## Exercise brief
Give everything from the start of the listing down to the line containing "What are all" as a Markdown table with the columns Row and Line, numbering each line and skipping blank lines. Leave the pictures out of the table.

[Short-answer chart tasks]
* * * *

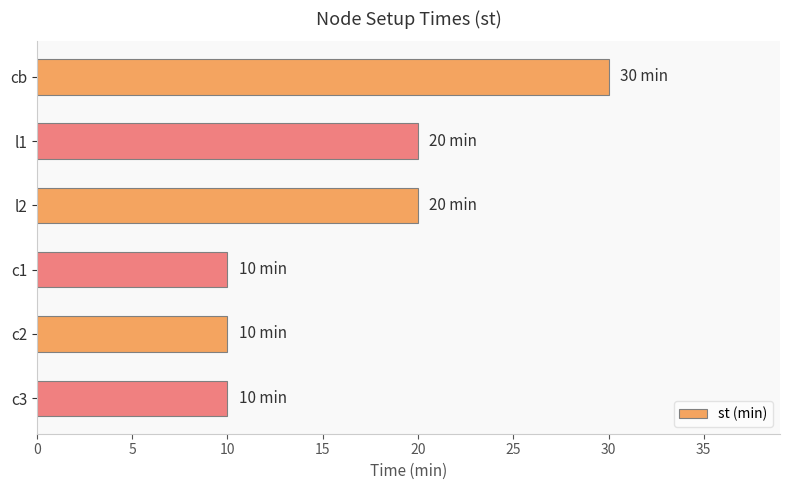

What is the maximum value shown in the chart?

30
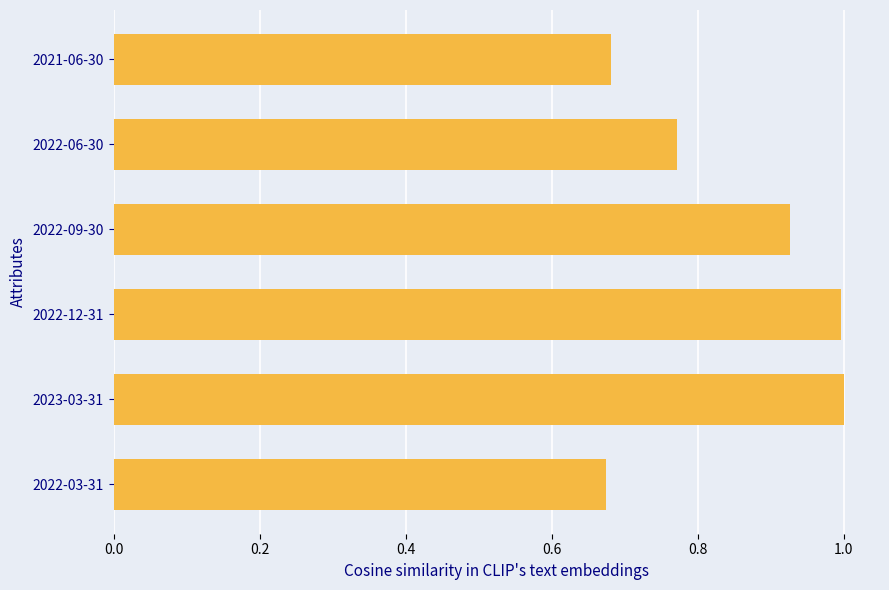

True or false: the data shows 1.0 at 2022-12-31.

True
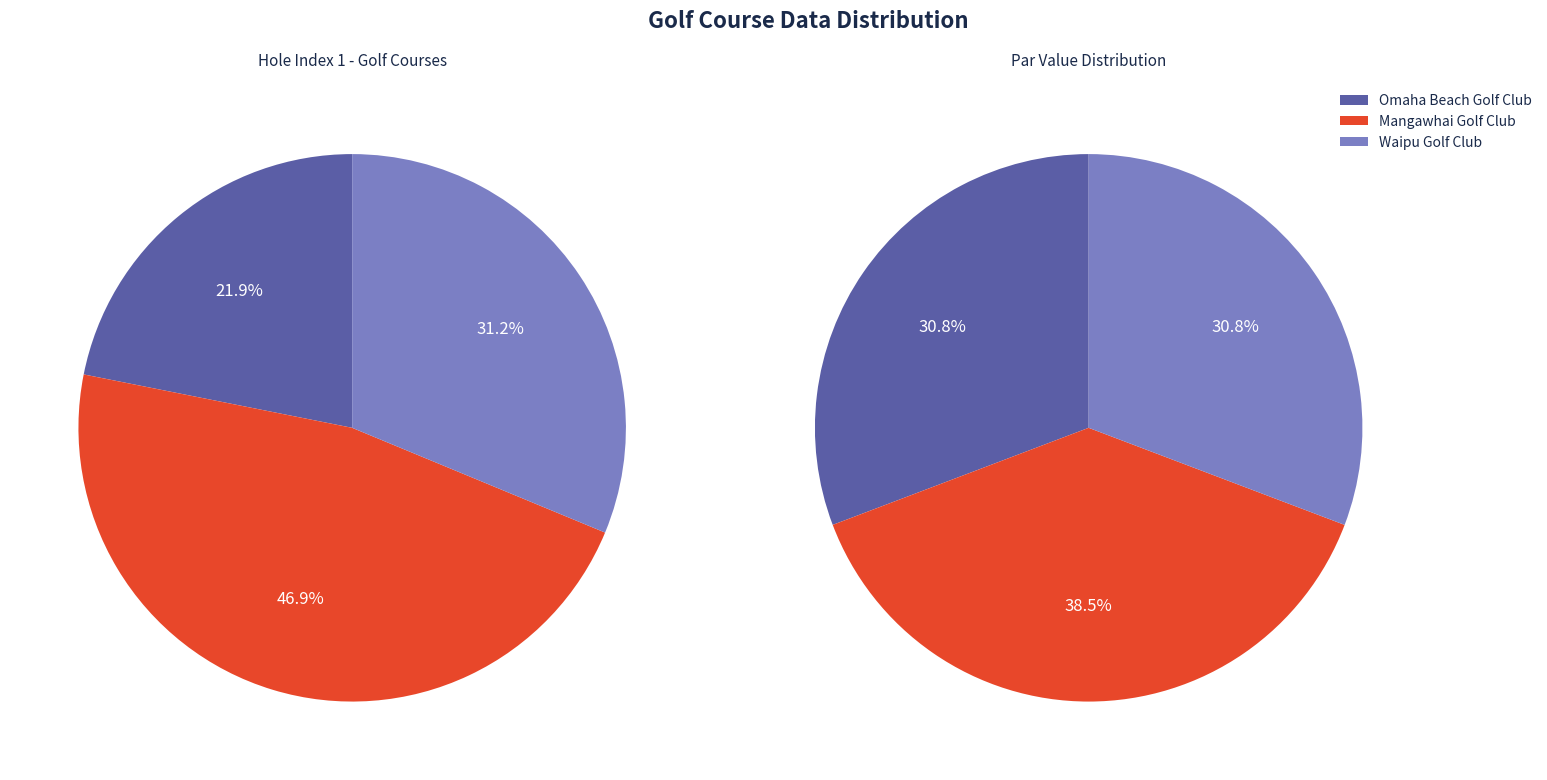

To the nearest percent, what is the combined percentage of Waipu Golf Club and Mangawhai Golf Club?

78%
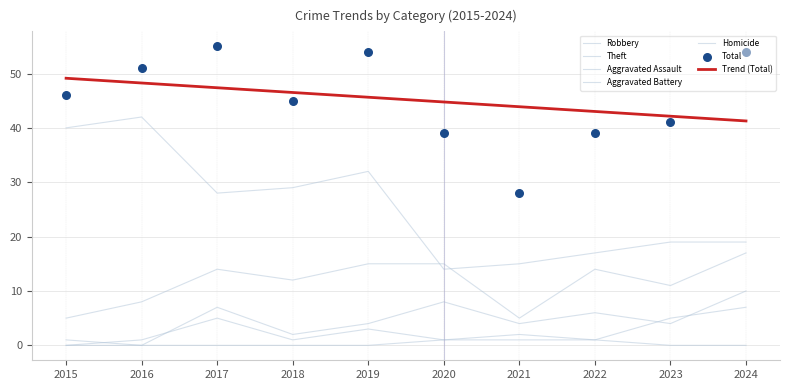

What are all the series names shown in the legend?

Robbery, Theft, Total, Aggravated Assault, Aggravated Battery, Homicide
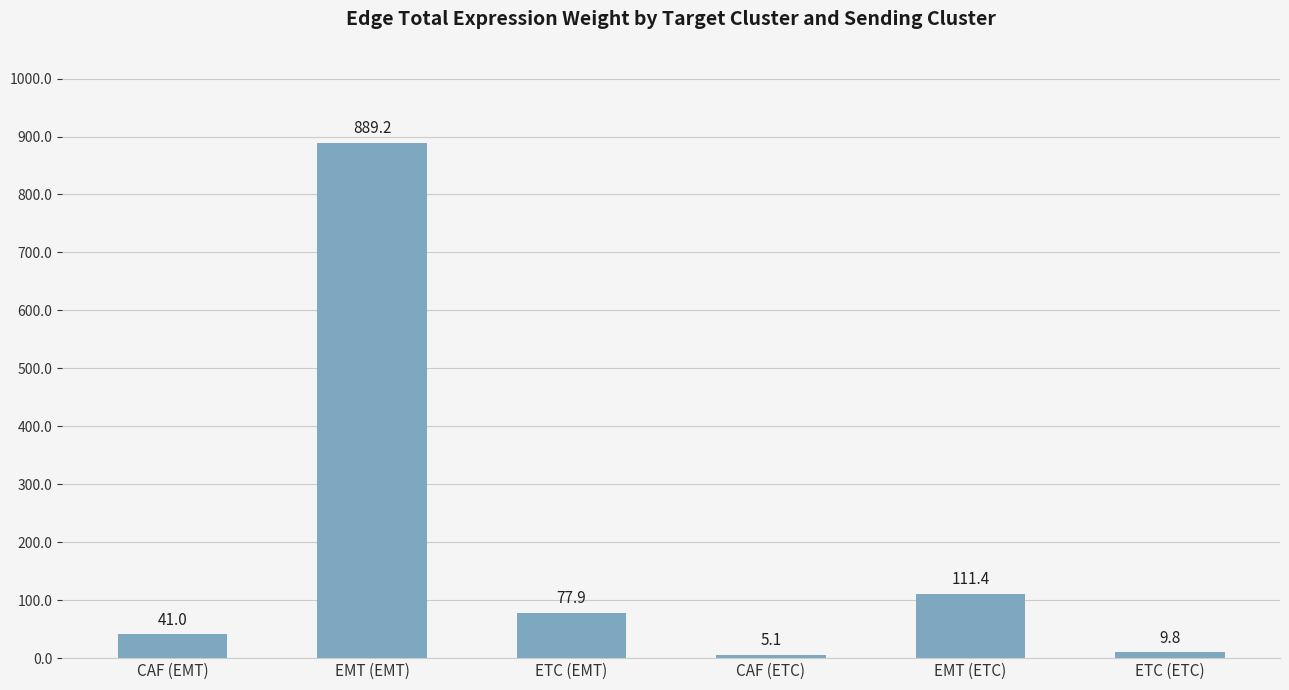

What is the difference between the values at EMT (EMT) and CAF (EMT)?

848.3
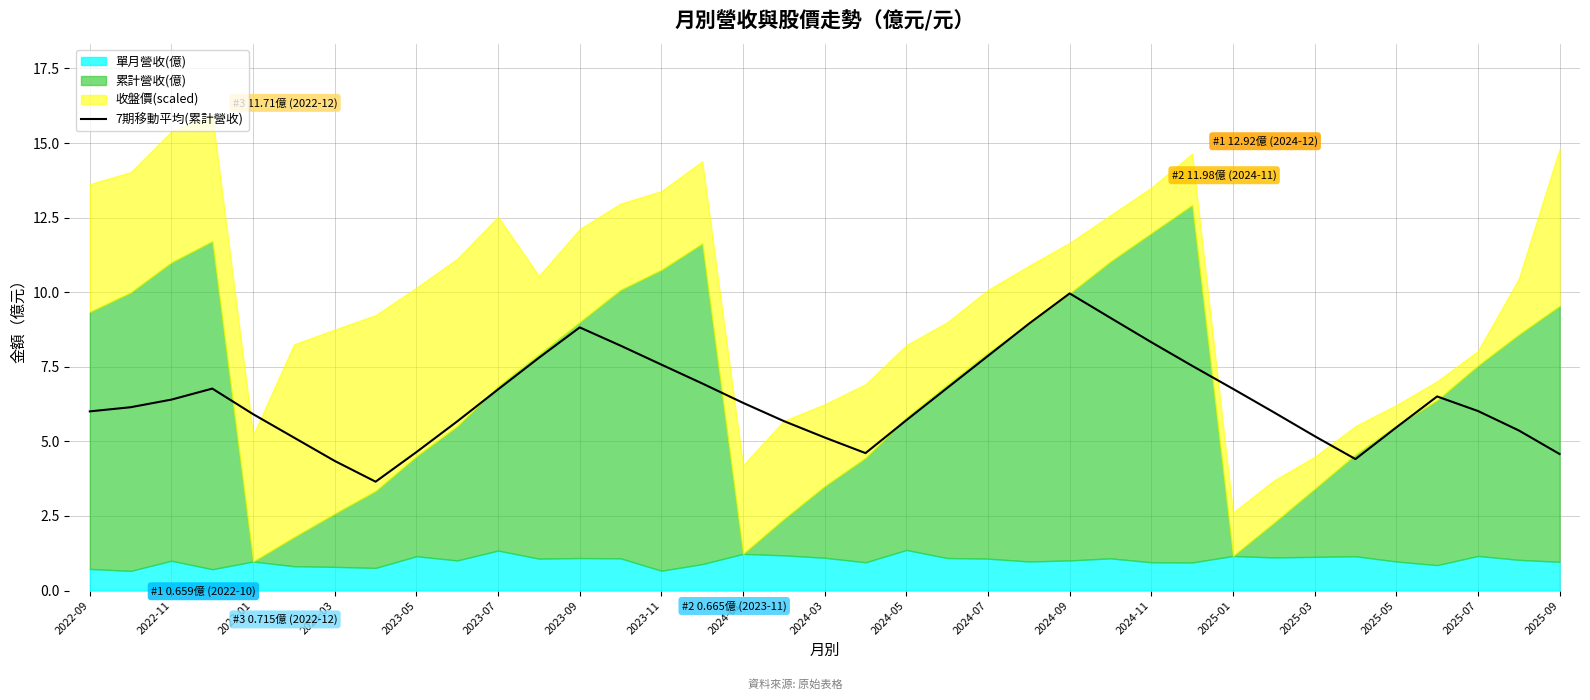

Which category has the highest value in the 7期移動平均(累計營收) series?

2024-09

* * * *

## Result of the task
| Row | Line |
|---|---|
| 1 | What is the maximum value shown in the chart? |
| 2 | 30 |
| 3 | True or false: the data shows 1.0 at 2022-12-31. |
| 4 | True |
| 5 | To the nearest percent, what is the combined percentage of Waipu Golf Club and Mangawhai Golf Club? |
| 6 | 78% |
| 7 | What are all the series names shown in the legend? |